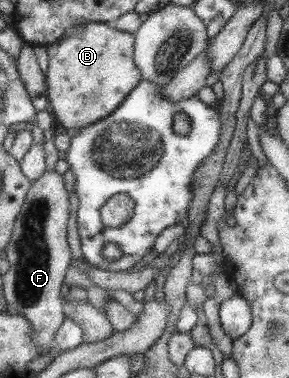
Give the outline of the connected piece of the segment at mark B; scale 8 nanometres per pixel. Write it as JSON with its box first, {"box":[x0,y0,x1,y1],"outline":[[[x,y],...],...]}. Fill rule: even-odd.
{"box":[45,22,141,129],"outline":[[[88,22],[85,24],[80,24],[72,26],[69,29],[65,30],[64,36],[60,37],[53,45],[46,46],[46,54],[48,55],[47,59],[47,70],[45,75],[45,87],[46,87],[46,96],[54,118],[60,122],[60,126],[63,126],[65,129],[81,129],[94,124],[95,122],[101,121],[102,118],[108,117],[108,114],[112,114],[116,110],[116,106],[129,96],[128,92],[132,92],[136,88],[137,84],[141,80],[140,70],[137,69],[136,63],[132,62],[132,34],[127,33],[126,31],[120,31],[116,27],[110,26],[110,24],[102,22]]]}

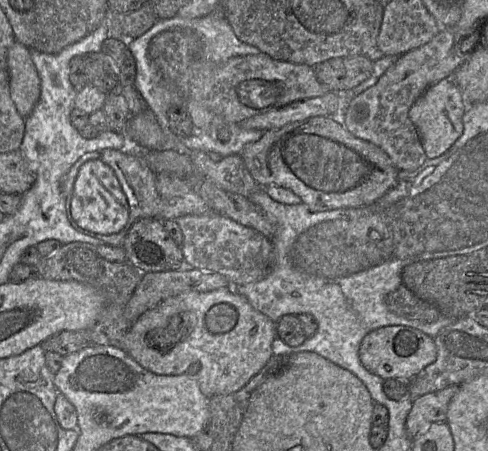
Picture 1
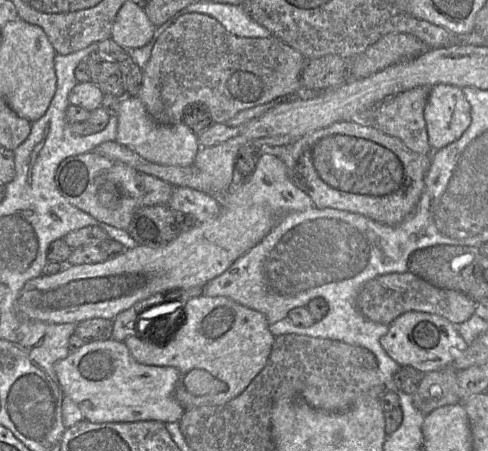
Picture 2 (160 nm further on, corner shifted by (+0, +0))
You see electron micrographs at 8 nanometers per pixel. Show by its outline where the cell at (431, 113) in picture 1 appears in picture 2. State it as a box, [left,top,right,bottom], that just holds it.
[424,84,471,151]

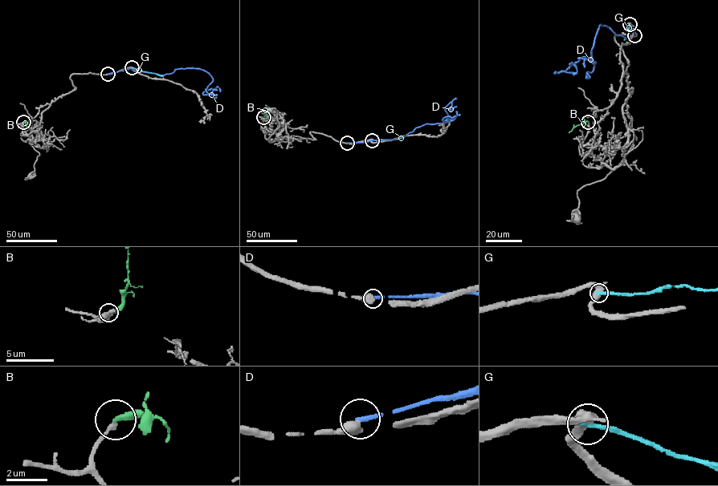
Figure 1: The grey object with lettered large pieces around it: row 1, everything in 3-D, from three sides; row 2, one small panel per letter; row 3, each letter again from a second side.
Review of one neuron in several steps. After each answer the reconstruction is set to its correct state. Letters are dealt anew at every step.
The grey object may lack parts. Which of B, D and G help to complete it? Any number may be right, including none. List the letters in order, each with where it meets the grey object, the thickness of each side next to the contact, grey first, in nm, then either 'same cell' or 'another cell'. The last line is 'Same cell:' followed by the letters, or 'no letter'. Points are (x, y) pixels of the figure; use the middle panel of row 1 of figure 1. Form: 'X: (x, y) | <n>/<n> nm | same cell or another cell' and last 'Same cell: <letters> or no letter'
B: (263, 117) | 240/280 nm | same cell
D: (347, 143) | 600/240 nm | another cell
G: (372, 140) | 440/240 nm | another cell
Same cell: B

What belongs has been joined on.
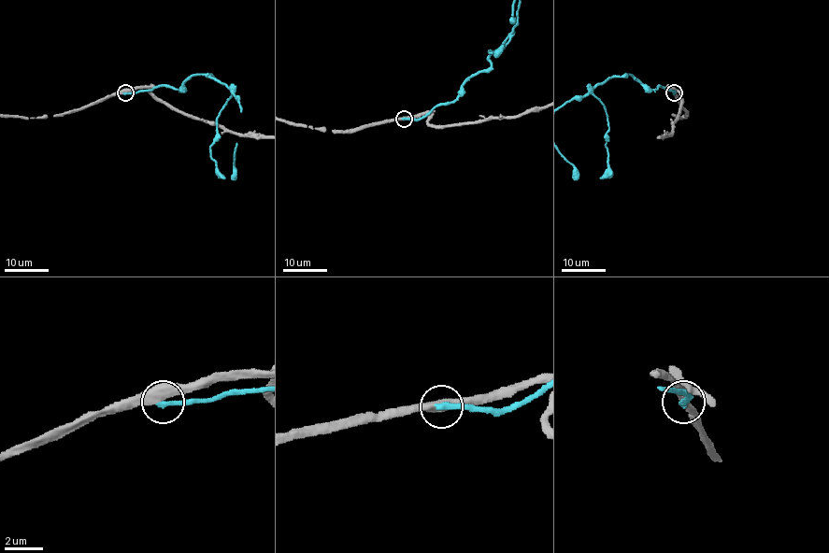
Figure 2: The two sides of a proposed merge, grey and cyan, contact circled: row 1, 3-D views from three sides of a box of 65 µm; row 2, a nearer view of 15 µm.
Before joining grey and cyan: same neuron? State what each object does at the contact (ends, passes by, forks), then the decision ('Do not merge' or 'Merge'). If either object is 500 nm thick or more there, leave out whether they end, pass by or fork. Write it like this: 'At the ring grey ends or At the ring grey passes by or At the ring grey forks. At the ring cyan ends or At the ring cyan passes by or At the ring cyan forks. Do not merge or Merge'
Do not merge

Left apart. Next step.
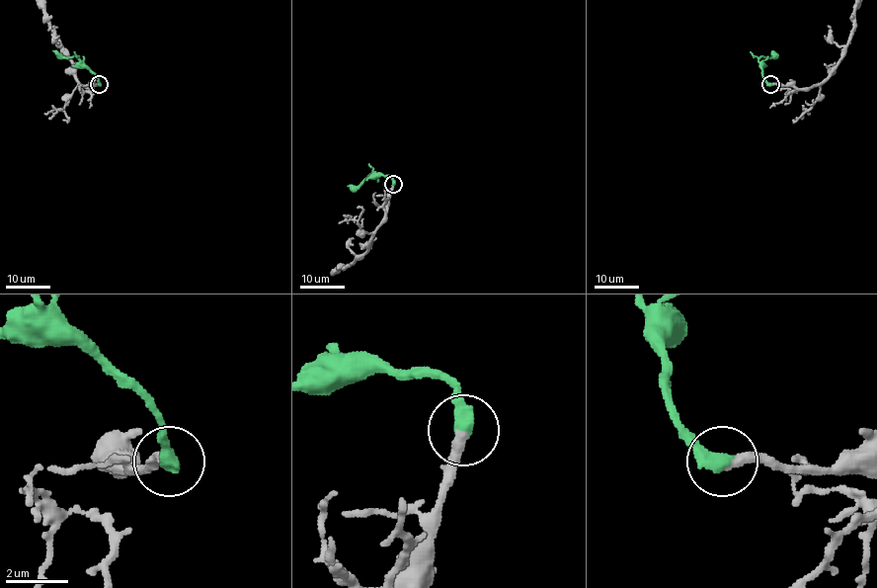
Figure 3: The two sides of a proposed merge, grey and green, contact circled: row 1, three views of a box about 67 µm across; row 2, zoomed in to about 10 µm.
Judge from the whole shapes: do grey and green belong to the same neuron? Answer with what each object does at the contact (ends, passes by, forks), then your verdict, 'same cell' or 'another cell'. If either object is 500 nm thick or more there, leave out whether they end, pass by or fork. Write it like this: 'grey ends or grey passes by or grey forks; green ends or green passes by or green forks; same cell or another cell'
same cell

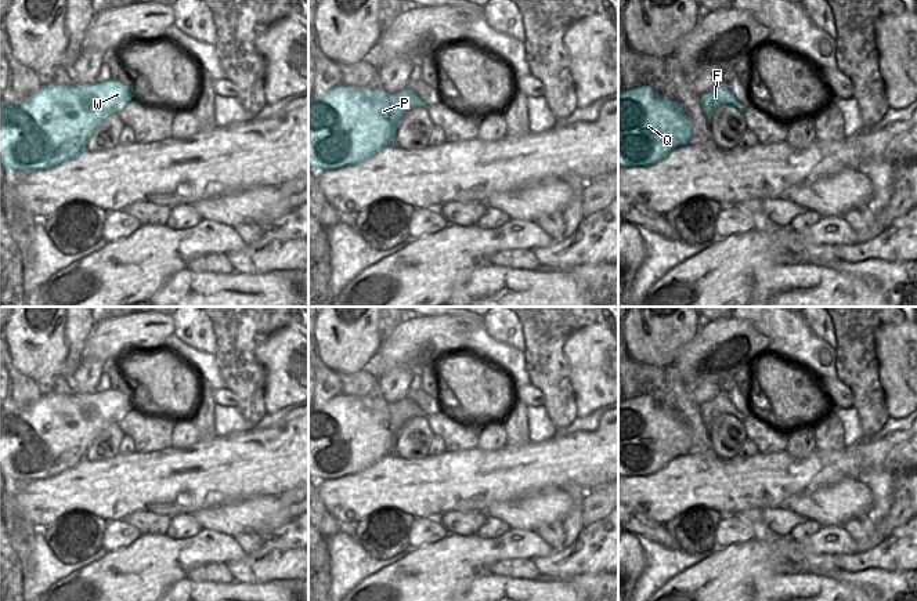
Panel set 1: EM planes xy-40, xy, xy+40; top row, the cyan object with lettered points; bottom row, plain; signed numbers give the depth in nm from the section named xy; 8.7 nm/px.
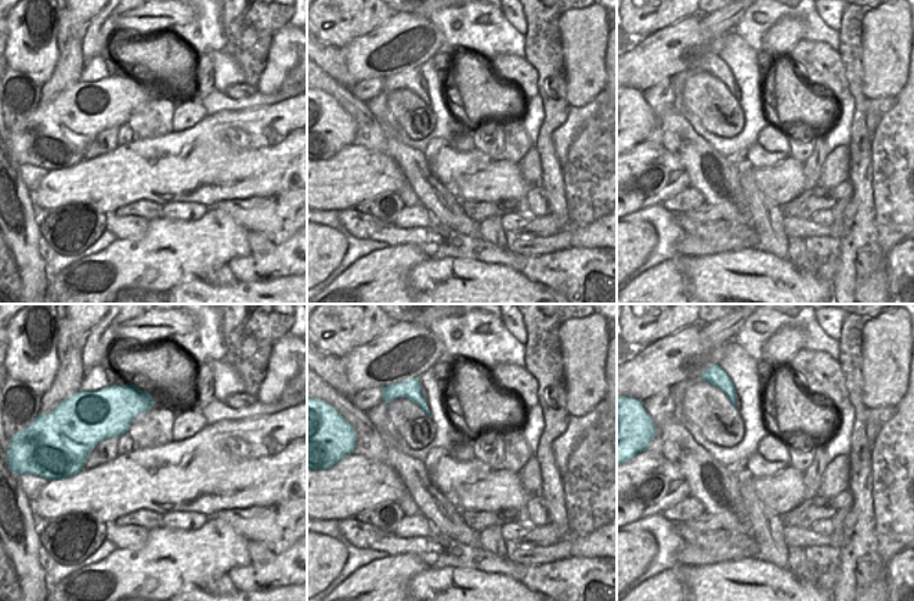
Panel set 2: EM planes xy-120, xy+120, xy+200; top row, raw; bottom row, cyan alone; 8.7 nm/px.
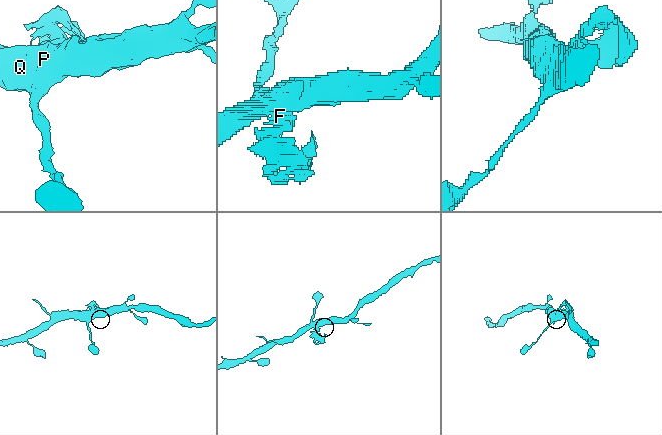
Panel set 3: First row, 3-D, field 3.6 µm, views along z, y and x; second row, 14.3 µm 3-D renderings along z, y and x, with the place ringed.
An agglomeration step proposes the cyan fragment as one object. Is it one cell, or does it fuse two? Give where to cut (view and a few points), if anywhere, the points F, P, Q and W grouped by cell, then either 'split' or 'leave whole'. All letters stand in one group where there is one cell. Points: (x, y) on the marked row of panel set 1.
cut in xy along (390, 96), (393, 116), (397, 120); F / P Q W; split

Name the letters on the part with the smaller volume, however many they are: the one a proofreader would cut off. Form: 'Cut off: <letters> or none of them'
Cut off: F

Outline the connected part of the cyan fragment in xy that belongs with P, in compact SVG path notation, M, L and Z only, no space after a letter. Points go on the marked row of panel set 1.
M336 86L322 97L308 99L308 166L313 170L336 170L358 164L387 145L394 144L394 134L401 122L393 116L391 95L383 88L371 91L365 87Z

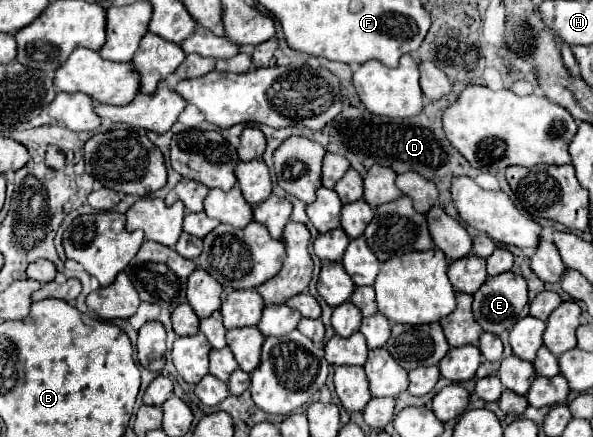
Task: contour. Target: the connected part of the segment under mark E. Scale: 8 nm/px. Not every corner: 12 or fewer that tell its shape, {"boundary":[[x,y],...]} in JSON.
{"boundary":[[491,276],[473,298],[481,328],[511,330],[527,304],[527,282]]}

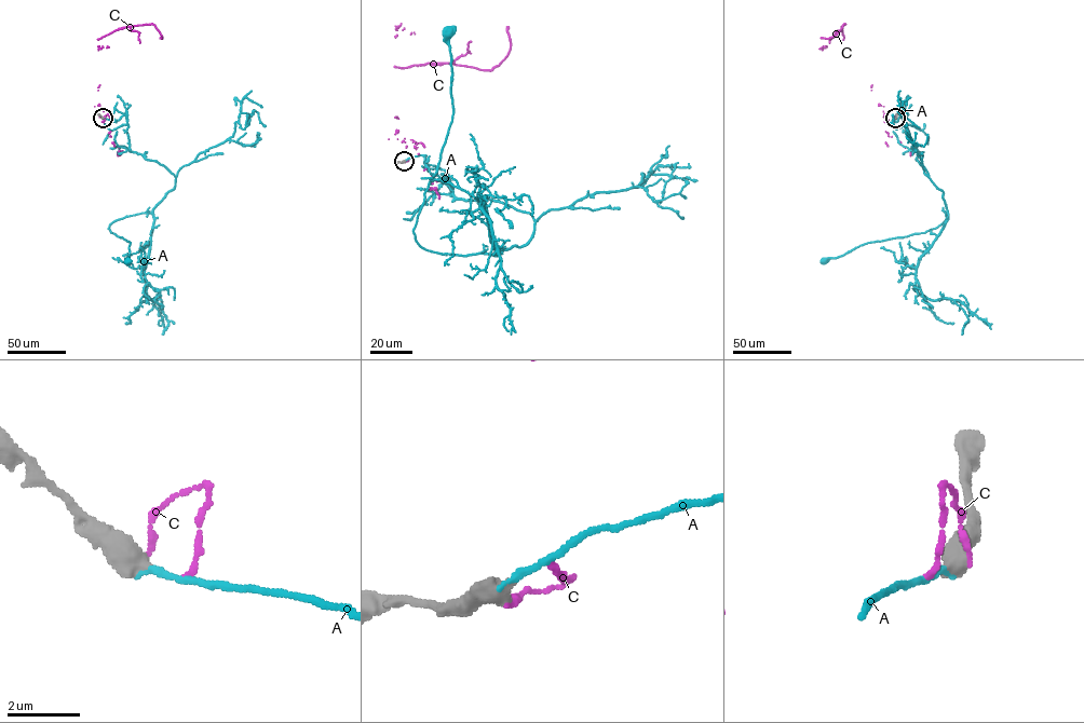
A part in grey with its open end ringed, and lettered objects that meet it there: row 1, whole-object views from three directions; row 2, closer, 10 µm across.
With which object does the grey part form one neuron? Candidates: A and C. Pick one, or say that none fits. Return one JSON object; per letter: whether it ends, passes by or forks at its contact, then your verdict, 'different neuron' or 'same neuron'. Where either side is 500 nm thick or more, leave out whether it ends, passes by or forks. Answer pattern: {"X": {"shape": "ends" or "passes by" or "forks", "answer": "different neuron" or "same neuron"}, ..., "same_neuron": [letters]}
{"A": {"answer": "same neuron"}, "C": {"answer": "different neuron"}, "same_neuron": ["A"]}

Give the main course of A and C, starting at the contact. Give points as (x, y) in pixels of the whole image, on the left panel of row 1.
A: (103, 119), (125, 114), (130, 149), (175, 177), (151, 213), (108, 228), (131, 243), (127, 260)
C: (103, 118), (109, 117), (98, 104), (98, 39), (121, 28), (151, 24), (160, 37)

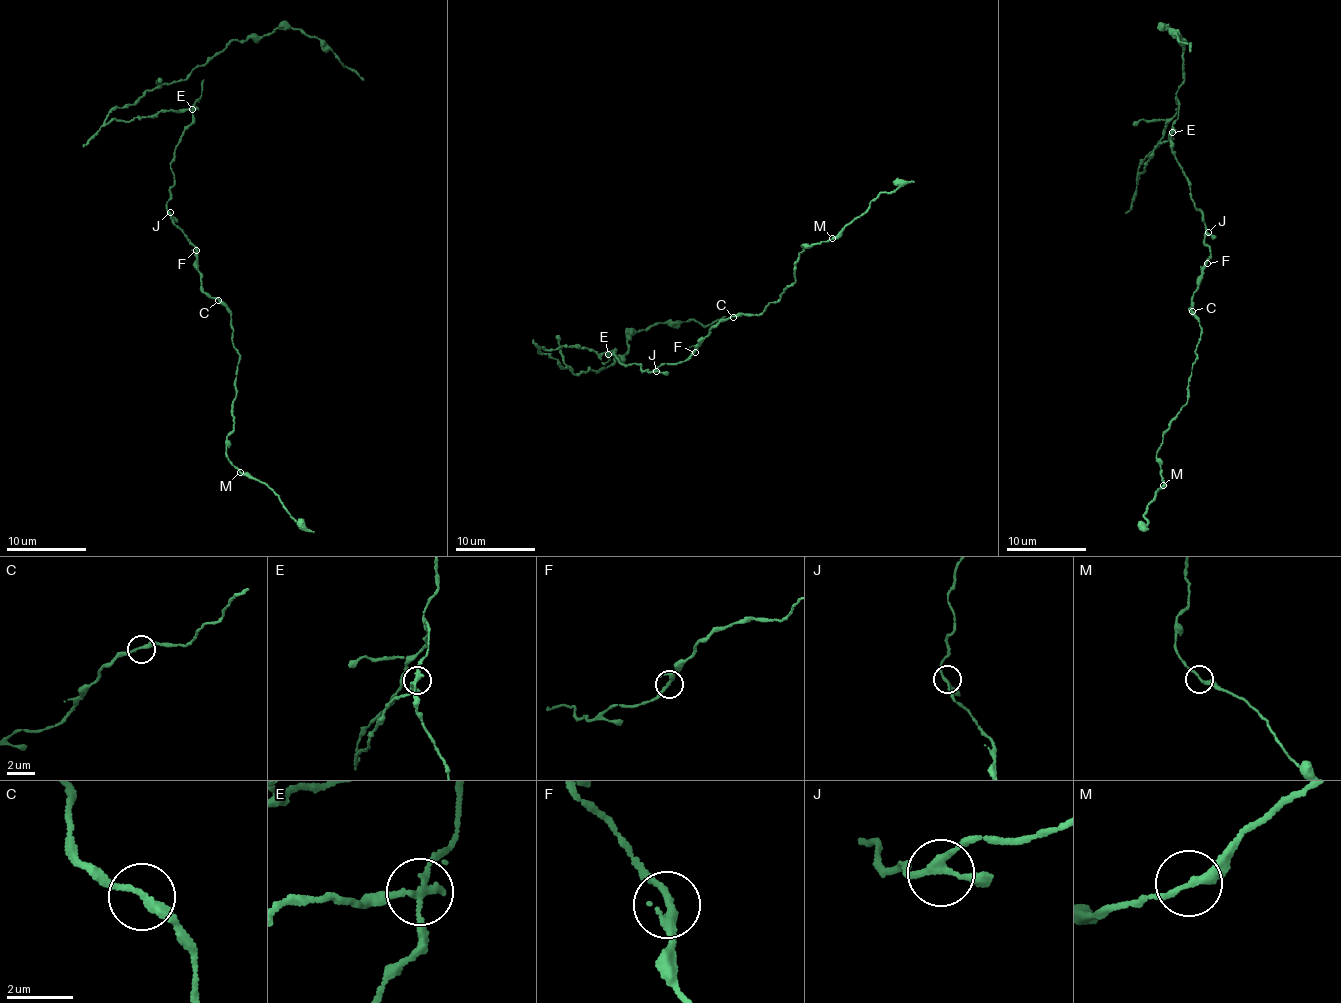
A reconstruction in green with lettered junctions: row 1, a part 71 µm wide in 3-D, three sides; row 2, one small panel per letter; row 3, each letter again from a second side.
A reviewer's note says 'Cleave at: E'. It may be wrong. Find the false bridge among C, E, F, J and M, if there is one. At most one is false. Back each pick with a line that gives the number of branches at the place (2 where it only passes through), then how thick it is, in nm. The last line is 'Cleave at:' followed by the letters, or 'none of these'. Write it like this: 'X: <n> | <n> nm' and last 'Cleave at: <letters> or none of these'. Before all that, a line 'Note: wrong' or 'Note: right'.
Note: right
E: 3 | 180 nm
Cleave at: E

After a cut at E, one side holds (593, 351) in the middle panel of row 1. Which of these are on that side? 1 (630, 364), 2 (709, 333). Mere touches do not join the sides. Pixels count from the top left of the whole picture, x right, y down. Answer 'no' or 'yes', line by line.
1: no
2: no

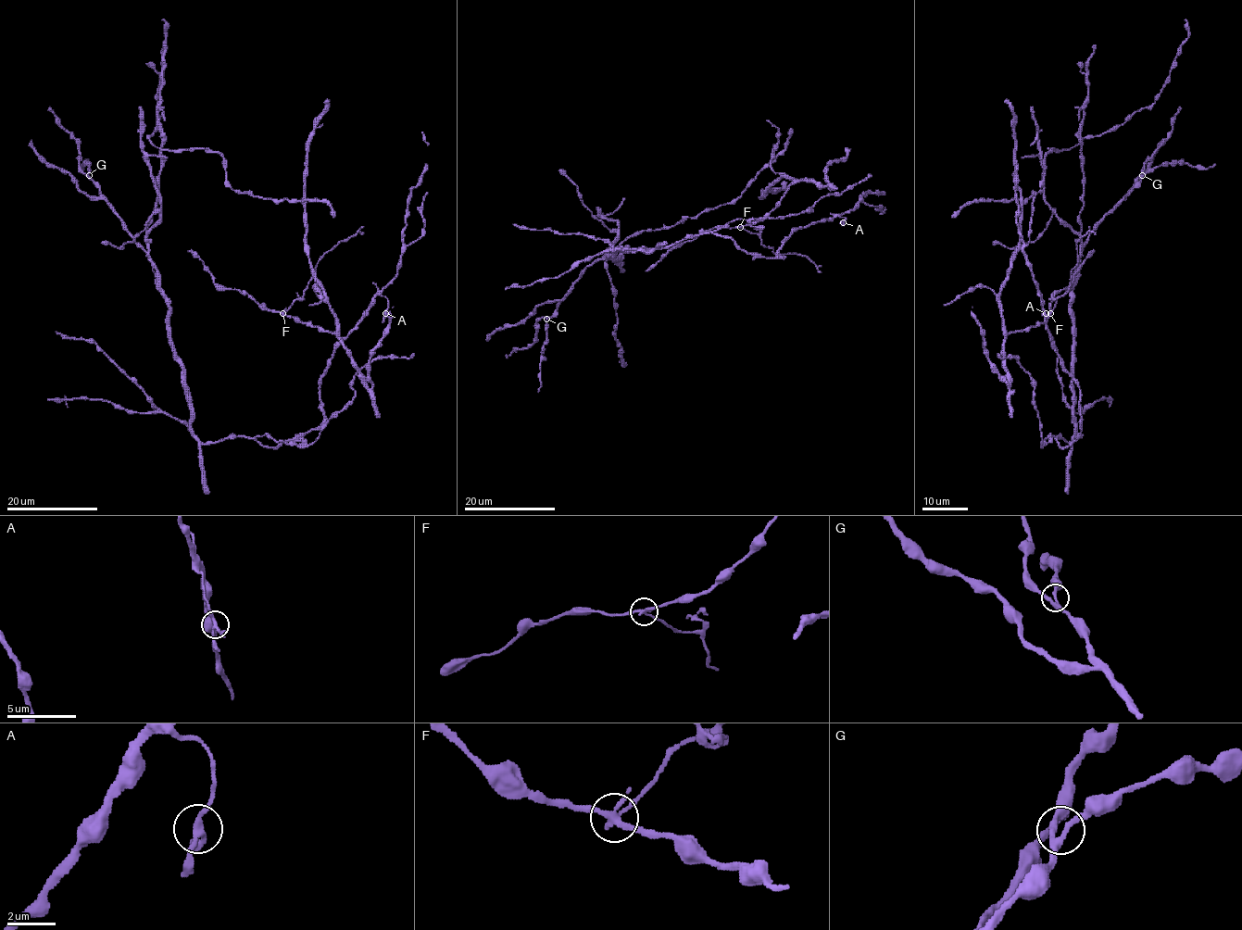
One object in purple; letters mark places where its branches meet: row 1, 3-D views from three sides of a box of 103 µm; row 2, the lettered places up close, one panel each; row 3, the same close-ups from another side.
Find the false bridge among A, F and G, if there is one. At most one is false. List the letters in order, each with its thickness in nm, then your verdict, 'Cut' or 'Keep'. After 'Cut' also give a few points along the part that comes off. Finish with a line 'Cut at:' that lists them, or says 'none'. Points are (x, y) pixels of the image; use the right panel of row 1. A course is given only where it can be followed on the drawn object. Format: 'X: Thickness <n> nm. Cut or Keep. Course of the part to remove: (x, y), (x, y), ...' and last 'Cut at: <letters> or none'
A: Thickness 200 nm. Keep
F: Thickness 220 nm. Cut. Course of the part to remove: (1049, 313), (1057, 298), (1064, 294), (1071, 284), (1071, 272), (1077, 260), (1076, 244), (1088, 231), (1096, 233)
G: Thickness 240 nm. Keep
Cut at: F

====================

• Instructions for the task: Find each line above that contains "proposed", and copy those lines.

• Answer area:
Figure 2: The two sides of a proposed merge, grey and cyan, contact circled: row 1, 3-D views from three sides of a box of 65 µm; row 2, a nearer view of 15 µm.
Figure 3: The two sides of a proposed merge, grey and green, contact circled: row 1, three views of a box about 67 µm across; row 2, zoomed in to about 10 µm.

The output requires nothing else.